- Passage for review:
The Swedish exception
My Swedish great-grandmother was not, I imagine, left in the snow when she got feeble but there was a time when she would have been. Scattered thru every land are spots where old people plumped down near a tree and said, “Leave some porridge and barley wine and march on”. Later there were small thatched sentry boxes housing an old person a-readying themselves for the last voyage, soup and socks supplied by kind persons of the parish. At seventy I am likely to find out before long whether I have the courage to refuse expensive treatment and go find my tree. The Swedish exception shows a country in which the tribe comes before the individual and in which there is the civic courage to answer hard questions. In Sweden’s high tax Social Democratic heyday hard thinking and consensus made moderate well-being the norm — their response to Covid-19 is payback time.
As communities we have lost the habit of death. In olden days the poor, the aged and the sick were cared for by god-botherers and supplied the scientific minded with experimental subjects for the craft of medicine. We have shelved the problem of death with a branch of the hospitality trade that coaxes a million moribunds a few paces further. Is it because we are persuaded there is no after-life?
Europeans have never lacked invention: let more forests be planted, let there be last minute encounters with ferocious beasts on remote Scottish Islands, let last agonies take place in glass-sided booths in public spaces. My generation, the sixties slackers, ought to be the one to change the picture, not a National Deff to match the National ‘Elf but simply legal canalisation. And yet, and yet — there is something in me that kicks back: those pre-planned rational exits with the connivance of a GP and the unsteady agreement of the nearest and dearest, people slipping beneath the waves on their own timetable with barely a murmur…
Inventing a new culture around voluntary withdrawal calls for more than just legality. All deaths leave people behind and all cultures are marked by their funery rituals, ours is the the maladroit mis-en-scene and the municipal car-park. By ceremony (investing in an imaginary journey of the deceased) we pre-figure and accommodate our own end. The bedside injection does not recognise the tribal identity, it is domestic in an ugly way. My mother’s bag of shopping sits there on the kitchen table, meals not to be made, but her corpse in the soft lit public chamber with the dulcet music is a member of a particular tribe, the tanned leather sack which contains her is tagged Germanic, archaic.

- Task set:
(a) Reproduce word for word the passage of "The Swedish exception" that begins at the words "As communities we" and ends after the words "is no after-life?".
(b) In "The Swedish exception," what does the writer say we have lost as communities?

- Data records:
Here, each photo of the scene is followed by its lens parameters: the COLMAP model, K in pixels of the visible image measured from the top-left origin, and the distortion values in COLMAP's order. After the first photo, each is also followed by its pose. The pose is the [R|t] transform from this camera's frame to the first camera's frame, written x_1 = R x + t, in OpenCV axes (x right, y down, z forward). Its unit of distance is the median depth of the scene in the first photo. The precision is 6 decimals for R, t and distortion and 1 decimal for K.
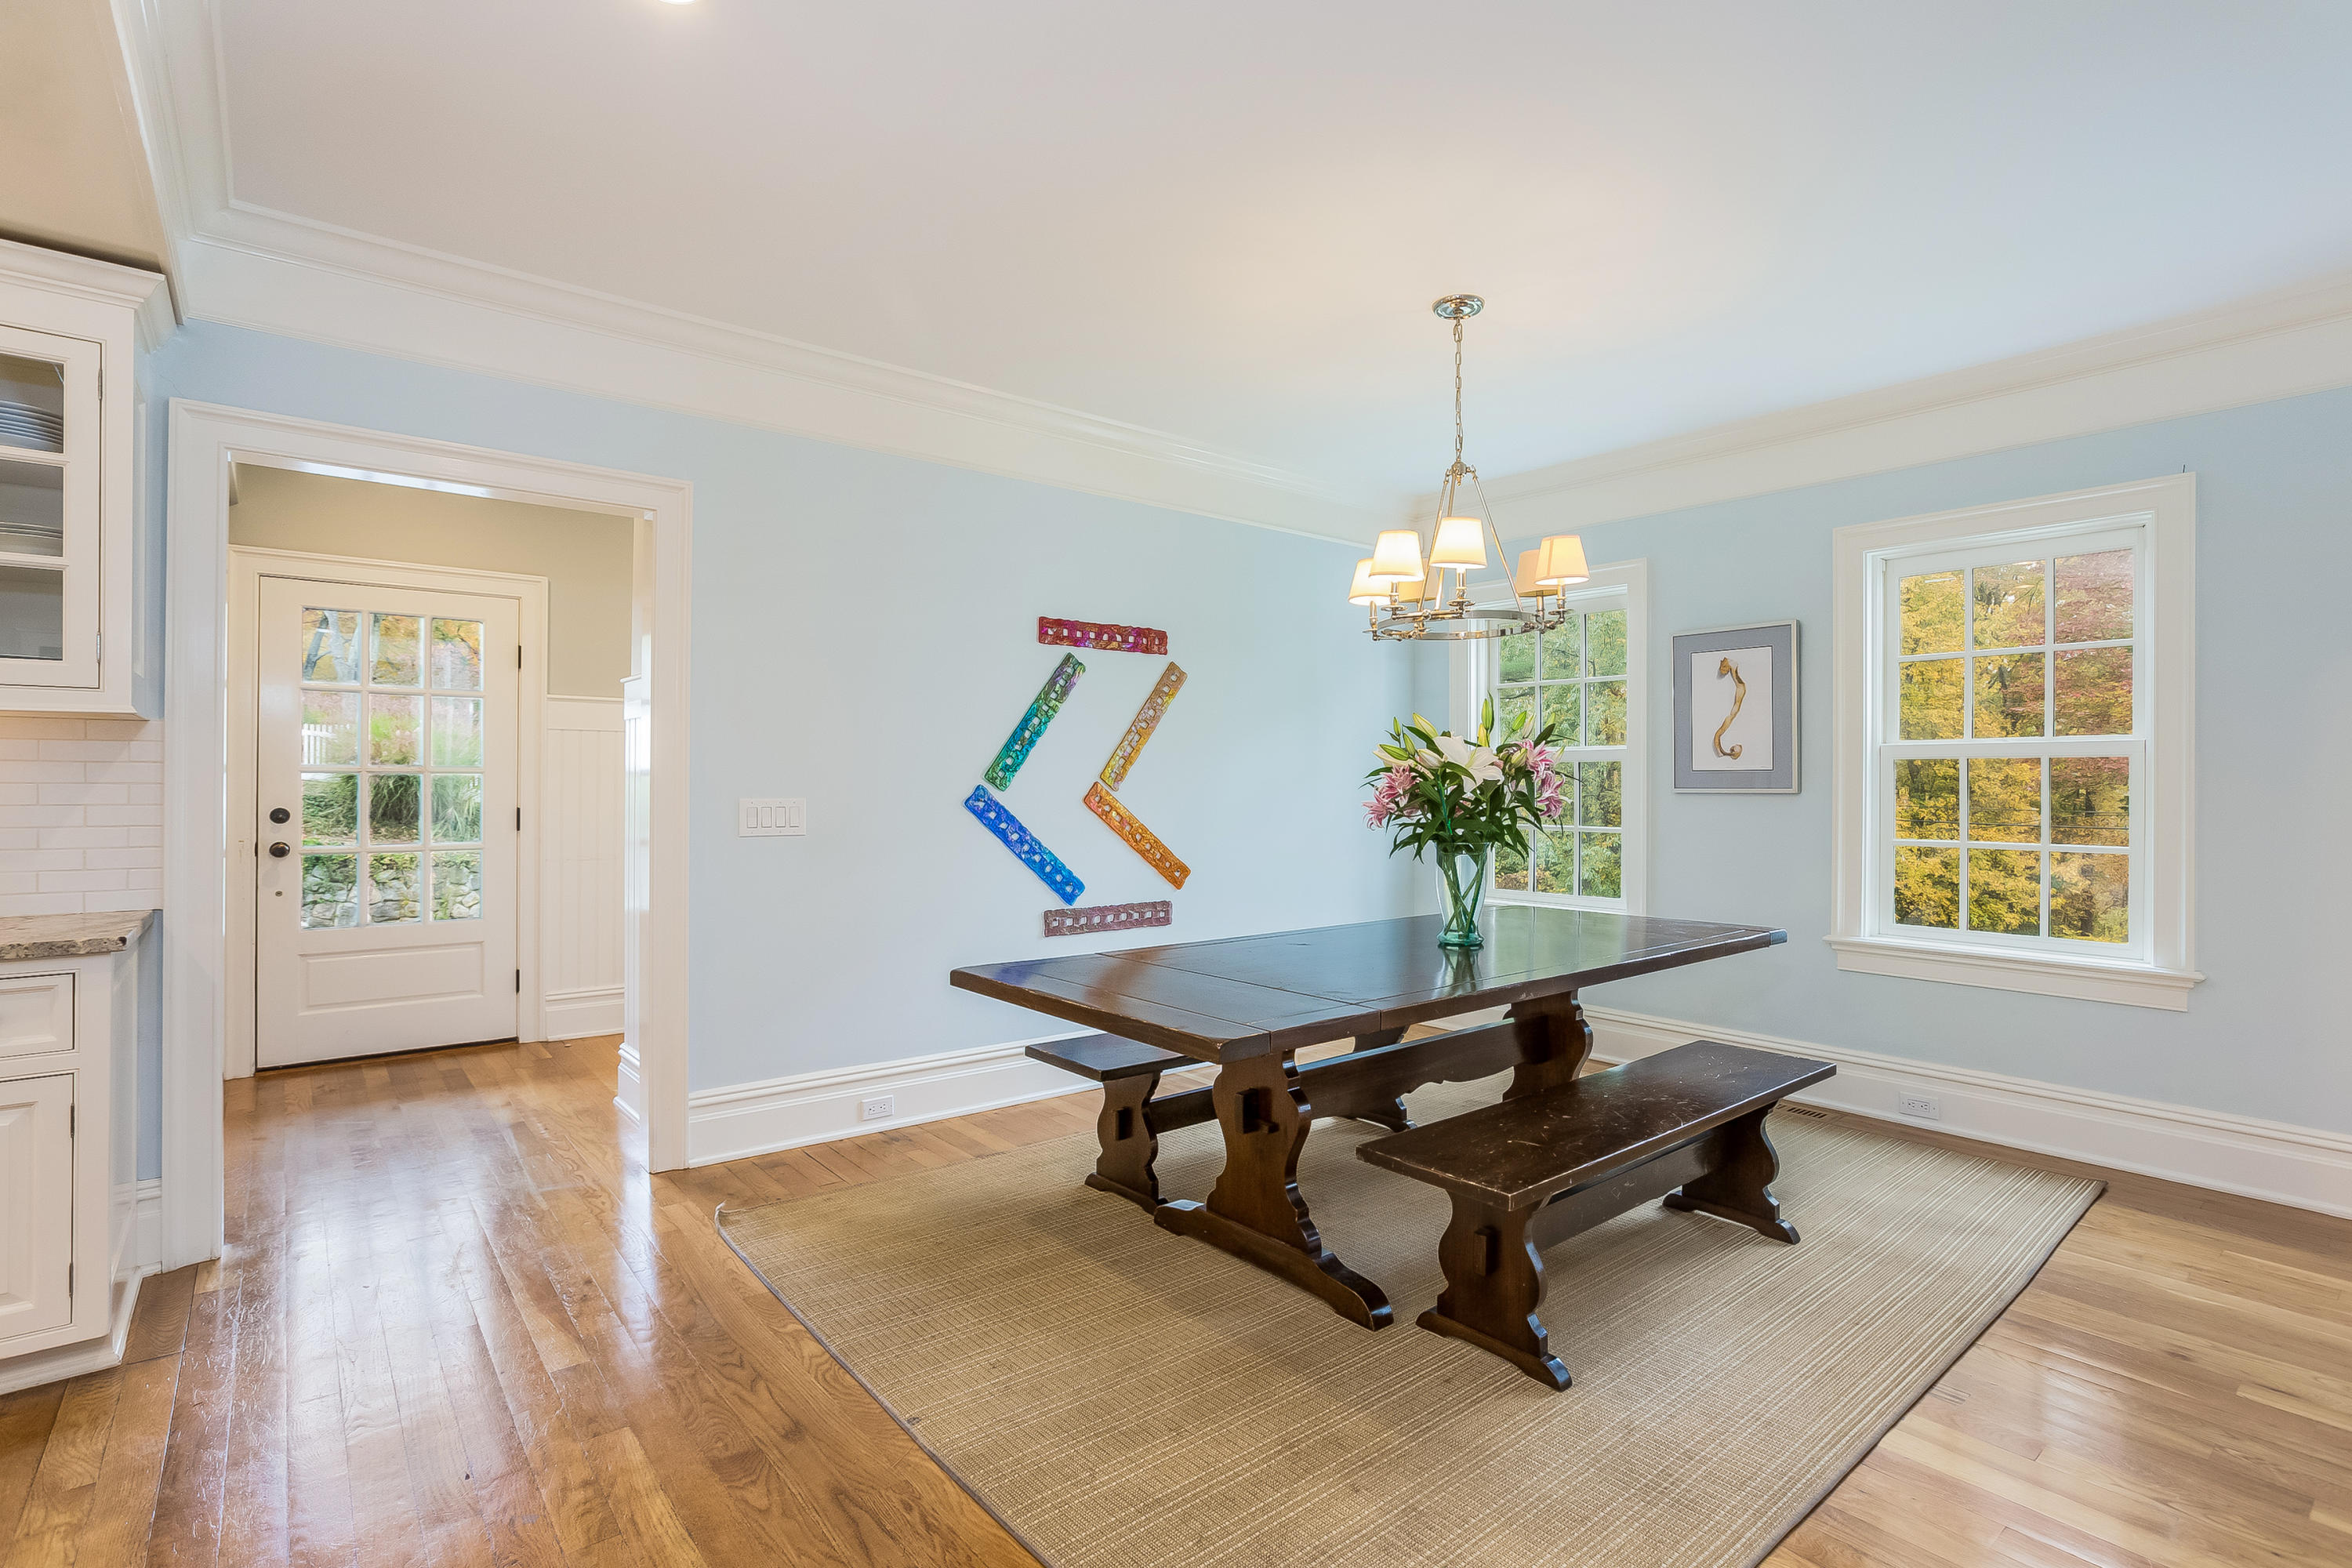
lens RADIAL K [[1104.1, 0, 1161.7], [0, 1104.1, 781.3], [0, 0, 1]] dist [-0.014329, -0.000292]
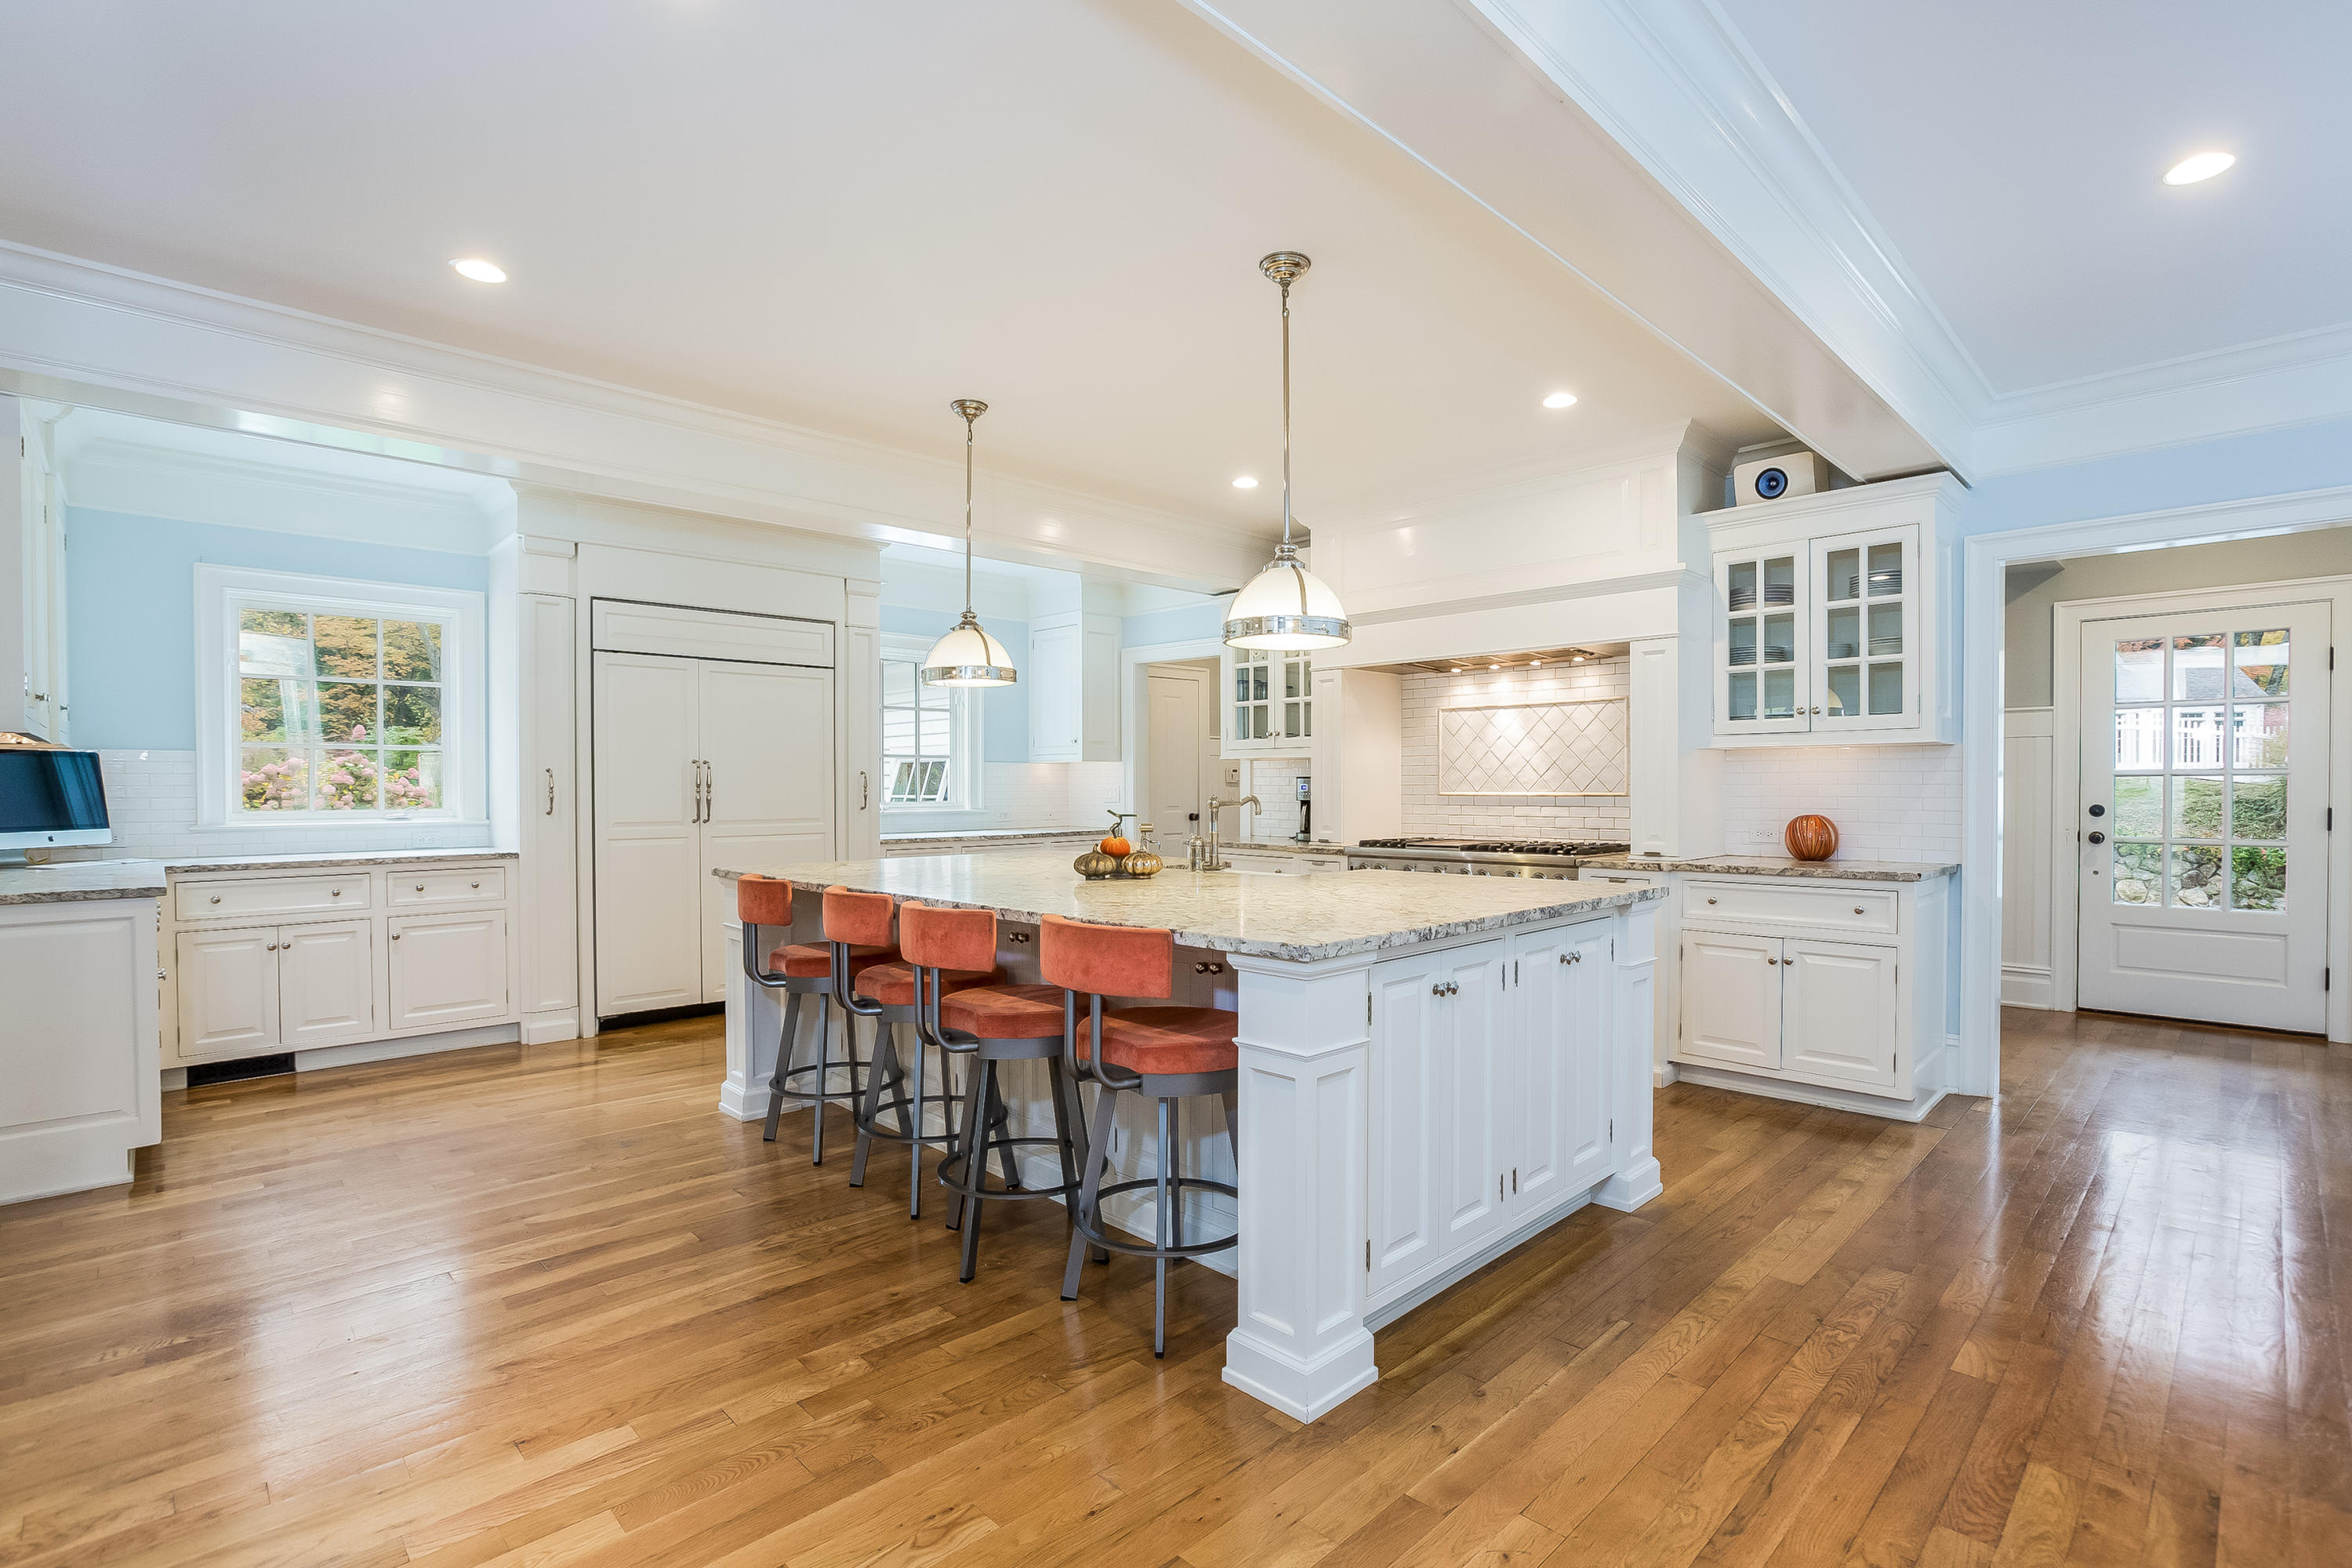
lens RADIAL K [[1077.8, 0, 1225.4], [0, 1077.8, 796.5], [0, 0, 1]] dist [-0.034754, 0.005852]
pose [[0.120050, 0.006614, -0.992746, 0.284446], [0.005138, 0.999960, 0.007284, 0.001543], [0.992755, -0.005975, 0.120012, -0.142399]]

---

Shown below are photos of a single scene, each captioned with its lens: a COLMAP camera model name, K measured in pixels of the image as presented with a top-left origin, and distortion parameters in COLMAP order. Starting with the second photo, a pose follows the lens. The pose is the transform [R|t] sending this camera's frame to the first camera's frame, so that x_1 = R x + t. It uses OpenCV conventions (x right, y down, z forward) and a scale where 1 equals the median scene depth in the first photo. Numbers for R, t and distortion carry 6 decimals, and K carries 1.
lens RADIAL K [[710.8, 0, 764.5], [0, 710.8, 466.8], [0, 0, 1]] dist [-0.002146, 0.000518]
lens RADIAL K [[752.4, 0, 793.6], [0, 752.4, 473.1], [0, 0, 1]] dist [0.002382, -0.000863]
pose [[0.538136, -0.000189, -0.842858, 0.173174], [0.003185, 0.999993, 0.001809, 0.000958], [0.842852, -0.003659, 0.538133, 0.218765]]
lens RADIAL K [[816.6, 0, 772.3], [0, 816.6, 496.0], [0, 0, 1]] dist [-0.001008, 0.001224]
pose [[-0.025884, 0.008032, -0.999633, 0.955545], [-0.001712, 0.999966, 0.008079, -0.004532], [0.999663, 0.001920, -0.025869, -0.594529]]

- Response list:
(a)
As communities we have lost the habit of death. In olden days the poor, the aged and the sick were cared for by god-botherers and supplied the scientific minded with experimental subjects for the craft of medicine. We have shelved the problem of death with a branch of the hospitality trade that coaxes a million moribunds a few paces further. Is it because we are persuaded there is no after-life?

(b) The habit of death.